◆ **What the task asks**
Locate every line below that contains the word "transform" and copy it.

──────── Task material

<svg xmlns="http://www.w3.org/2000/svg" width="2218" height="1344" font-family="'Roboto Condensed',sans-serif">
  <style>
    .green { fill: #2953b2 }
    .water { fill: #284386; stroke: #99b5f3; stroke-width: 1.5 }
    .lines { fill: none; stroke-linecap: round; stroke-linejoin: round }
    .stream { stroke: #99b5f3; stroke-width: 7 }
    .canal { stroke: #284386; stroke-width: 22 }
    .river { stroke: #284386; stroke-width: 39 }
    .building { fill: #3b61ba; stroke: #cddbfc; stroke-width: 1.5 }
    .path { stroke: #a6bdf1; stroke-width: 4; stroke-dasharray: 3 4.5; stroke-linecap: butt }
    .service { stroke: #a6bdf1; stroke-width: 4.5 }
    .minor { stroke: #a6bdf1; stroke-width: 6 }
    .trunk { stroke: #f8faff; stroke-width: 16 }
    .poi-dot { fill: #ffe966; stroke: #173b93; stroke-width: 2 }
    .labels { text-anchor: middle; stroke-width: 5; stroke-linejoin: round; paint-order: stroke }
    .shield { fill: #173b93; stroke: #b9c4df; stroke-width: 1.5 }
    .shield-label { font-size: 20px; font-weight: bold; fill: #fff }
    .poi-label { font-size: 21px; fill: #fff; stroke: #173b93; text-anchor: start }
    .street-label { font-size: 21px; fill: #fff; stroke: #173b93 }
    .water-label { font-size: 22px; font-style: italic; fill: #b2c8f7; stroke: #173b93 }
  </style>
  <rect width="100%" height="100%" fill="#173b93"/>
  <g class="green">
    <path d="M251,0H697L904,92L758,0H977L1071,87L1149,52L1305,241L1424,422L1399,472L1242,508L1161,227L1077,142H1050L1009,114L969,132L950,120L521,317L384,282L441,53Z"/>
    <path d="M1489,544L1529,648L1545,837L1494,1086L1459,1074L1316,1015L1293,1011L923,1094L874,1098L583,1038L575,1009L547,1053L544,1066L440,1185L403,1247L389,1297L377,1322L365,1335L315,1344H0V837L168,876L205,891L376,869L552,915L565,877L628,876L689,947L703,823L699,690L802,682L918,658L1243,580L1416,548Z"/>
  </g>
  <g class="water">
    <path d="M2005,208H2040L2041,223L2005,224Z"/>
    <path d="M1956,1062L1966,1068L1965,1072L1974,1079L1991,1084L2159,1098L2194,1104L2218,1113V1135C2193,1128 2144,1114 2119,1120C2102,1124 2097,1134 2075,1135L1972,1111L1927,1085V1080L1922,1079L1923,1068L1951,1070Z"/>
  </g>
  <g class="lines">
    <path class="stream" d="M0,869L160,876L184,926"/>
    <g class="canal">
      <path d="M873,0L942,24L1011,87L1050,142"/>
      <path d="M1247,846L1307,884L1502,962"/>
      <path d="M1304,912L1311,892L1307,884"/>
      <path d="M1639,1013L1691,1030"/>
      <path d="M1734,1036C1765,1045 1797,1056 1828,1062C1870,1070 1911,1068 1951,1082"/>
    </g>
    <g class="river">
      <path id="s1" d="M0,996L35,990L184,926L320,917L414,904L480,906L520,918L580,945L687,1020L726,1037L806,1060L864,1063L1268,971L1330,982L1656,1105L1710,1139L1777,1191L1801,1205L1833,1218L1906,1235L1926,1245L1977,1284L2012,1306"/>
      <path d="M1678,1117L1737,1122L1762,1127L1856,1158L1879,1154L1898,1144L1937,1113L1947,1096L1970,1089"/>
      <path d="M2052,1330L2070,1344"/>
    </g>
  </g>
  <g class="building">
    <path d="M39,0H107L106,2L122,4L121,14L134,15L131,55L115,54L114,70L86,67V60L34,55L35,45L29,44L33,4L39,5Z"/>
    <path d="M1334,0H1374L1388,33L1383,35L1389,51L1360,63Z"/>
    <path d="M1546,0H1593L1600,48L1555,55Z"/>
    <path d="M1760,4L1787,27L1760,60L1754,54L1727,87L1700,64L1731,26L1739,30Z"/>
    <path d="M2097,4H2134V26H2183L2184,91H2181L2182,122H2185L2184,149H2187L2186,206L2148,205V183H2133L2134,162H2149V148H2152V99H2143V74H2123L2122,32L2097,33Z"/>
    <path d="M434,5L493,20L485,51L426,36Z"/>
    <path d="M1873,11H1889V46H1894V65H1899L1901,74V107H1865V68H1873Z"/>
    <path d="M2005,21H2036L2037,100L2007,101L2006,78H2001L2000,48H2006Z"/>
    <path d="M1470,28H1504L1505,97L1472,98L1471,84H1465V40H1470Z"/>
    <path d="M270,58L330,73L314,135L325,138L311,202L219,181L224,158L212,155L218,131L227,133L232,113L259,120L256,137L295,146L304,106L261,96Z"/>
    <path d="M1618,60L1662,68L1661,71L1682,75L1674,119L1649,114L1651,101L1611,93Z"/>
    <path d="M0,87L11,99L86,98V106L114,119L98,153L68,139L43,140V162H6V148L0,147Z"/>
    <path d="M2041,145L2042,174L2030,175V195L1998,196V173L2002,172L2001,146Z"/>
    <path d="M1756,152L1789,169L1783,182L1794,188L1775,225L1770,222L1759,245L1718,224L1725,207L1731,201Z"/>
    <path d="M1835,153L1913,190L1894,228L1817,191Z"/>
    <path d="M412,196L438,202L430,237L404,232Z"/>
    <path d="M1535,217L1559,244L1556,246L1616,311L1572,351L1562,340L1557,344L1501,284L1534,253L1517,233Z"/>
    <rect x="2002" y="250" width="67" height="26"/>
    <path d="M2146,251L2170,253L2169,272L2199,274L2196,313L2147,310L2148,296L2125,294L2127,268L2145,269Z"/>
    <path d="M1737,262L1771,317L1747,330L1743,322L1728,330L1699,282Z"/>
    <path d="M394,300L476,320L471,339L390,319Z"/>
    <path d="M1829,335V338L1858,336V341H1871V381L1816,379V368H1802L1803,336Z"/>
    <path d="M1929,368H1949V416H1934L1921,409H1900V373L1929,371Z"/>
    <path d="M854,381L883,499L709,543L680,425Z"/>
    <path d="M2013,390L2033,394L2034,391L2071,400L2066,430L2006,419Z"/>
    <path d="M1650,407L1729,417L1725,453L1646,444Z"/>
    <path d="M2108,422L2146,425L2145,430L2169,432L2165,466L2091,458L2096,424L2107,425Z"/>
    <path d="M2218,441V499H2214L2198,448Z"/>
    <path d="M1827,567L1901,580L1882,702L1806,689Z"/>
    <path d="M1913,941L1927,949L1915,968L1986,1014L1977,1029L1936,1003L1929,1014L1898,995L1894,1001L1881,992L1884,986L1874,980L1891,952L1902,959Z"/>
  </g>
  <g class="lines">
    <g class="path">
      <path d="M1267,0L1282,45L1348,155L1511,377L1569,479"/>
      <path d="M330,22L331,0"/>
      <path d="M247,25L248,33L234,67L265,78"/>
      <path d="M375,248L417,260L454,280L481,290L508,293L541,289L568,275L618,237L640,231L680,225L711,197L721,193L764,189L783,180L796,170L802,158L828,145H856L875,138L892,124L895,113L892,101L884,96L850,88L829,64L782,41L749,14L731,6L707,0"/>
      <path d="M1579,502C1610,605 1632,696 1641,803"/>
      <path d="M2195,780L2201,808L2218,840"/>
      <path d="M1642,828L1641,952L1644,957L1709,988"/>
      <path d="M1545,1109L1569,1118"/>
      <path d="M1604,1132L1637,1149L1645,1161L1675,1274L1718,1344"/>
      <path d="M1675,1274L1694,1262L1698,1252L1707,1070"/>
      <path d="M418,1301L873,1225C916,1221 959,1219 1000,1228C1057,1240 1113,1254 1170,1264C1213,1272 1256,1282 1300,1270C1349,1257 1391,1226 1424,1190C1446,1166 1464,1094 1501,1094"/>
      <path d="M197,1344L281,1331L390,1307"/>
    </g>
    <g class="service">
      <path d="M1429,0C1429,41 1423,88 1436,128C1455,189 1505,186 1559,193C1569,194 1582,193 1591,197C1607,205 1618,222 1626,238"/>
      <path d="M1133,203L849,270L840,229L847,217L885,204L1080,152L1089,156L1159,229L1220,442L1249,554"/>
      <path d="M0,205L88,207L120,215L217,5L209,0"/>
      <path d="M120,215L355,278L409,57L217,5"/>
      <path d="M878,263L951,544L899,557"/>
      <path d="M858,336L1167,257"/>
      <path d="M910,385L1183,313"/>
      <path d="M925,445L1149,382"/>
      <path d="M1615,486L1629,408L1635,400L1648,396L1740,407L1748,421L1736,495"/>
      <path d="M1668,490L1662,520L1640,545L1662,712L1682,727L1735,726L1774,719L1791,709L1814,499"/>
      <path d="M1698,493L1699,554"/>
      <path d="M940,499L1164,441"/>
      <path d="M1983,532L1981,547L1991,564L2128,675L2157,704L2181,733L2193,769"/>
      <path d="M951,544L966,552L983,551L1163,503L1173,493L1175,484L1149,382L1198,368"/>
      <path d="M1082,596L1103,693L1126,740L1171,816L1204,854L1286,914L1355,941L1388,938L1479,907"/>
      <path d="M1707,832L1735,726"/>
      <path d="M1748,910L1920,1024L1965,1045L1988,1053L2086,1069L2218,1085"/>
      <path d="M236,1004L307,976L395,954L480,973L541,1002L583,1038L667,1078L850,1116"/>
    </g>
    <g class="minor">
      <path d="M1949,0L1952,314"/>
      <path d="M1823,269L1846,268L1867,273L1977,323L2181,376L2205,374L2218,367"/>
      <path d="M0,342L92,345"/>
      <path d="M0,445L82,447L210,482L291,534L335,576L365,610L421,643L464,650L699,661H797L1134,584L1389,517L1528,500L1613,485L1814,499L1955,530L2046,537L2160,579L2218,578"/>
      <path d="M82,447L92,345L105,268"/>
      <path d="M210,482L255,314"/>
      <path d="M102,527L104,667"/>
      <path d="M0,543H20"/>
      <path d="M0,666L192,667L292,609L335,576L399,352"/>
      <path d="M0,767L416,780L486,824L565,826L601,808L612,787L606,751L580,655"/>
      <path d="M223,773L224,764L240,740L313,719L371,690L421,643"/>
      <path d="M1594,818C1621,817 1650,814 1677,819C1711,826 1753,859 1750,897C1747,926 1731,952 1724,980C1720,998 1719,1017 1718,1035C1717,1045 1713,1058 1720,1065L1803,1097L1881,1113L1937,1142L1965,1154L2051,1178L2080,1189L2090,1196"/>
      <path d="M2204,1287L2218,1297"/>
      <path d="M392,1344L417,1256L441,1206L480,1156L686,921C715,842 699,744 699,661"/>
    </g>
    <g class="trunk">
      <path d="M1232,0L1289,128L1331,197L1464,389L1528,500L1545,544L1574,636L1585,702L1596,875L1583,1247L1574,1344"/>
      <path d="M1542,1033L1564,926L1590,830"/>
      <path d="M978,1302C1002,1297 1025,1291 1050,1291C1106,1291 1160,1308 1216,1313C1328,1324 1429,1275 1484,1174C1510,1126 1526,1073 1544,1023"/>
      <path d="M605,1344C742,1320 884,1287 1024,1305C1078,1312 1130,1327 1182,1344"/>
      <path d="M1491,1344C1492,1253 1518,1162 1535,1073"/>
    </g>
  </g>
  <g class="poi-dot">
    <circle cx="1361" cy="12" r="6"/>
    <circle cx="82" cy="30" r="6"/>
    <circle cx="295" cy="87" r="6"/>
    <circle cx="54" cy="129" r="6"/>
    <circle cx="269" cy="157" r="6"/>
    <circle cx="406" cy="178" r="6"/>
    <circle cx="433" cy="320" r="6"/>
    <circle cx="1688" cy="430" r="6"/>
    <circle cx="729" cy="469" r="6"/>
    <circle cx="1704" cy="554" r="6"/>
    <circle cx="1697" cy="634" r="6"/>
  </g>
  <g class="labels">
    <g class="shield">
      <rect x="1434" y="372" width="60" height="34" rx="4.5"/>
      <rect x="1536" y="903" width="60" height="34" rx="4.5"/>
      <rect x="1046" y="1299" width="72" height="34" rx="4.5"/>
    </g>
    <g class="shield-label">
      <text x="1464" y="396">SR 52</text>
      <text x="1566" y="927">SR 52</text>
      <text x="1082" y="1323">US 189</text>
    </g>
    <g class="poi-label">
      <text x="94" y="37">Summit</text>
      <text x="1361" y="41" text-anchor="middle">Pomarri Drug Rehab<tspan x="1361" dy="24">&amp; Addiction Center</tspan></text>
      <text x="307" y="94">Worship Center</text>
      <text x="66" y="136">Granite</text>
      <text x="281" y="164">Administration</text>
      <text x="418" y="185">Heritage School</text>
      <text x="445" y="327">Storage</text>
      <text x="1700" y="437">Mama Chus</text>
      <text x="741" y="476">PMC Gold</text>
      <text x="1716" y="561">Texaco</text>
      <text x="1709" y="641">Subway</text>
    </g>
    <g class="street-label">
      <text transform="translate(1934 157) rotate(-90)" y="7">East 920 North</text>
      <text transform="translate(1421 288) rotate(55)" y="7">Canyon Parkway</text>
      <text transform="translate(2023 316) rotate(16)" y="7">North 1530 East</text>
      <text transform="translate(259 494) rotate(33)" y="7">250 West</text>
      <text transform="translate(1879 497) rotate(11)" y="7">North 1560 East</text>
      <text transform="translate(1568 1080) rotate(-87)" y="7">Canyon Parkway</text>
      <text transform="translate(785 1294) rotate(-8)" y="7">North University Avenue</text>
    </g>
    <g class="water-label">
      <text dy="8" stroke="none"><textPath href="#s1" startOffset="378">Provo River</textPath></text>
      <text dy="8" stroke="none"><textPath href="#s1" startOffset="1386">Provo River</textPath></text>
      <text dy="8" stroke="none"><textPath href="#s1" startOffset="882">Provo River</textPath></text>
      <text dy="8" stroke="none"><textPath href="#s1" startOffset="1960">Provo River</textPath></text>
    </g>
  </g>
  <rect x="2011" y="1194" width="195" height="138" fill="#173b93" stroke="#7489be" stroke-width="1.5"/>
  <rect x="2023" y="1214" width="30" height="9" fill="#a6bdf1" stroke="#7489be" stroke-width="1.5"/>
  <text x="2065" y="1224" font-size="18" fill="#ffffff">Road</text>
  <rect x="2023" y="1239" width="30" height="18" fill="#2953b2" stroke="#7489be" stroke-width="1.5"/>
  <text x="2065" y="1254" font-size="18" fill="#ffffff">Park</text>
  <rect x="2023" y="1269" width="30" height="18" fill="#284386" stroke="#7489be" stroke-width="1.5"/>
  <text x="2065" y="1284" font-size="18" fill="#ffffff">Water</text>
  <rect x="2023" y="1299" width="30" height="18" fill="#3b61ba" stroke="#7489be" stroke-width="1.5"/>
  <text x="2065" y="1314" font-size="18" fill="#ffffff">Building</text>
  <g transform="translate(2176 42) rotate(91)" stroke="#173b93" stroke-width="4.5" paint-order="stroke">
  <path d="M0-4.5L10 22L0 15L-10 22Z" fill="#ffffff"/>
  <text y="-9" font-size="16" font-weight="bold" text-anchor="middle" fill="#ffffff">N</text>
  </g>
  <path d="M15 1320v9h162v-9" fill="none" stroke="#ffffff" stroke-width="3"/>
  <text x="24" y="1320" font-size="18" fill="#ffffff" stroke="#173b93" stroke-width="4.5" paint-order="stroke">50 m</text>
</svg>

────────────────

◆ **Written solution**
      <text transform="translate(1934 157) rotate(-90)" y="7">East 920 North</text>
      <text transform="translate(1421 288) rotate(55)" y="7">Canyon Parkway</text>
      <text transform="translate(2023 316) rotate(16)" y="7">North 1530 East</text>
      <text transform="translate(259 494) rotate(33)" y="7">250 West</text>
      <text transform="translate(1879 497) rotate(11)" y="7">North 1560 East</text>
      <text transform="translate(1568 1080) rotate(-87)" y="7">Canyon Parkway</text>
      <text transform="translate(785 1294) rotate(-8)" y="7">North University Avenue</text>
  <g transform="translate(2176 42) rotate(91)" stroke="#173b93" stroke-width="4.5" paint-order="stroke">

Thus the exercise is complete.